#### Exercise directions:
From the records below, extract each line that contains the string "does".

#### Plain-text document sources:
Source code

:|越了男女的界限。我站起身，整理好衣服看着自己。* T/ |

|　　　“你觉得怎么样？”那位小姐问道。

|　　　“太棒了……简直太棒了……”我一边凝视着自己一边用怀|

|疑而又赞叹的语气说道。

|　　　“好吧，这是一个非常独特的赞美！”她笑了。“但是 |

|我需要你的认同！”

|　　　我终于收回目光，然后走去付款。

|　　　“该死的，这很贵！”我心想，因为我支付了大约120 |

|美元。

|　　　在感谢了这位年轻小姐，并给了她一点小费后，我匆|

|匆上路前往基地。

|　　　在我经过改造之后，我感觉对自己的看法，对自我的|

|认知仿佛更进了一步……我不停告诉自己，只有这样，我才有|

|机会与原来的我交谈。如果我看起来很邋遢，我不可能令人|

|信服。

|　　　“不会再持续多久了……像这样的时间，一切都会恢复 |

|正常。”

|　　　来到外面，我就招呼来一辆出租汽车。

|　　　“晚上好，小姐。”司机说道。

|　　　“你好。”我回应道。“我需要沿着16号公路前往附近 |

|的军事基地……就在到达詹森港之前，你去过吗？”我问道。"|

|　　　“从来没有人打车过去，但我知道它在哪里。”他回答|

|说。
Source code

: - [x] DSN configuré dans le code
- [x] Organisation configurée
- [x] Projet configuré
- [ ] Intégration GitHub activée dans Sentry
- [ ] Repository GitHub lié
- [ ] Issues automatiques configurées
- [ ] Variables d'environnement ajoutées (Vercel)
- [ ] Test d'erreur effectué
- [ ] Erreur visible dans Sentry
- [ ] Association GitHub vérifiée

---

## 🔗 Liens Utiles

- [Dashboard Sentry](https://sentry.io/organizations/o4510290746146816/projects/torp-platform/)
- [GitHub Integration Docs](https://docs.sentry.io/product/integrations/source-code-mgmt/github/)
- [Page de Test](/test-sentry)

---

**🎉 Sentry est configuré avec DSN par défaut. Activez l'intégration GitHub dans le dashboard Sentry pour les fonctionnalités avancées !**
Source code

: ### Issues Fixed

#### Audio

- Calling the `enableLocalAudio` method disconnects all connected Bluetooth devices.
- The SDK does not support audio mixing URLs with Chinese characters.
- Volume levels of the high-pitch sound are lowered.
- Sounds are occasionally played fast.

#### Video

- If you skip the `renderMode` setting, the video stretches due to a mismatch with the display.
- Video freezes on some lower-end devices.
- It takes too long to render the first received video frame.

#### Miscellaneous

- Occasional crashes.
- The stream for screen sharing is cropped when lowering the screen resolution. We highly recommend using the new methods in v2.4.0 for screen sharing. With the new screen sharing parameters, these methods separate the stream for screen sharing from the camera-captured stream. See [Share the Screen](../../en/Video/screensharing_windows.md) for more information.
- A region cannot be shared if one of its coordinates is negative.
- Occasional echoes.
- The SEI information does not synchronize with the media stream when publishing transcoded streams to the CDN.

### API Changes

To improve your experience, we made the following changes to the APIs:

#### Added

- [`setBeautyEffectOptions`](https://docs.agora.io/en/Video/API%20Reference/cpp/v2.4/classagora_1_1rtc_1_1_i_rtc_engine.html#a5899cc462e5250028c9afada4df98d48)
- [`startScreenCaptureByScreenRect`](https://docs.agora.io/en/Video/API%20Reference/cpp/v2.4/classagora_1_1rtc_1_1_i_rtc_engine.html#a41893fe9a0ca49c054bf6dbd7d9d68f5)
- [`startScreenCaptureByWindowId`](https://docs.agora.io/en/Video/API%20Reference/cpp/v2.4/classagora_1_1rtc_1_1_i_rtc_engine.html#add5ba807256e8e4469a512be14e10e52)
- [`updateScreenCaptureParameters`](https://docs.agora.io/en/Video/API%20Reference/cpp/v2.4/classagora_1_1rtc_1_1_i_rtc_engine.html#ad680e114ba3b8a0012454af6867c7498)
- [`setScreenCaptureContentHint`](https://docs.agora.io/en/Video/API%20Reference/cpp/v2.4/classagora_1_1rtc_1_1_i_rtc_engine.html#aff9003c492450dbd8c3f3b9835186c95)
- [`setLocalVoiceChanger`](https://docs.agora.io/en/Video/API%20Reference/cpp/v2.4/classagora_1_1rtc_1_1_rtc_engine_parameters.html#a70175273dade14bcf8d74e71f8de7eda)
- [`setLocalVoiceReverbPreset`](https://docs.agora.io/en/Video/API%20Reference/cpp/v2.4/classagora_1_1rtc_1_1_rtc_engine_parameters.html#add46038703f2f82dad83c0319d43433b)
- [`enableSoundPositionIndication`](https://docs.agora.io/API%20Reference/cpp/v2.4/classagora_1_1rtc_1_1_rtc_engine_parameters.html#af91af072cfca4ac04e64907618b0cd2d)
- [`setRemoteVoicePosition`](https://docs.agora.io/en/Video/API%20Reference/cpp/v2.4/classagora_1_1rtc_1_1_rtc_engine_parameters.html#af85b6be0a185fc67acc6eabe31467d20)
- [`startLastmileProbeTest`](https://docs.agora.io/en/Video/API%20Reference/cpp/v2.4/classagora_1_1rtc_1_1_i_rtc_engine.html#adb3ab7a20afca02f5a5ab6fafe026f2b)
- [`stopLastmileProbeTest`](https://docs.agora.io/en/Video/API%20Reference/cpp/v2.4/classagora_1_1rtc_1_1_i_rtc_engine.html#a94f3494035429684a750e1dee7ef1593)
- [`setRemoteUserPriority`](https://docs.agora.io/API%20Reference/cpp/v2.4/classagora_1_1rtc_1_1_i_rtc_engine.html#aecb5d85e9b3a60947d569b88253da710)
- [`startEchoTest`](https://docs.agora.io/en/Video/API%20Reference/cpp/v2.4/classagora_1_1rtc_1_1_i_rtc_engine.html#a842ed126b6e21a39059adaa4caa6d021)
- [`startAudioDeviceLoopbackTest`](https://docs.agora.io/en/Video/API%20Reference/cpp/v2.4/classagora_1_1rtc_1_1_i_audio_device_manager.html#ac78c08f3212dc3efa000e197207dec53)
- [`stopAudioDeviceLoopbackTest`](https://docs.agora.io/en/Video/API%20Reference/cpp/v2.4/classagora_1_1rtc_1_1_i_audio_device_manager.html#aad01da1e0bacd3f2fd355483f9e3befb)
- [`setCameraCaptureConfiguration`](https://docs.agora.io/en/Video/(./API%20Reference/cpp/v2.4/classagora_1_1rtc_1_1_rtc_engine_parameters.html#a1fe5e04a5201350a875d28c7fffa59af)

#### Your solution:
- The SDK does not support audio mixing URLs with Chinese characters.
- The SEI information does not synchronize with the media stream when publishing transcoded streams to the CDN.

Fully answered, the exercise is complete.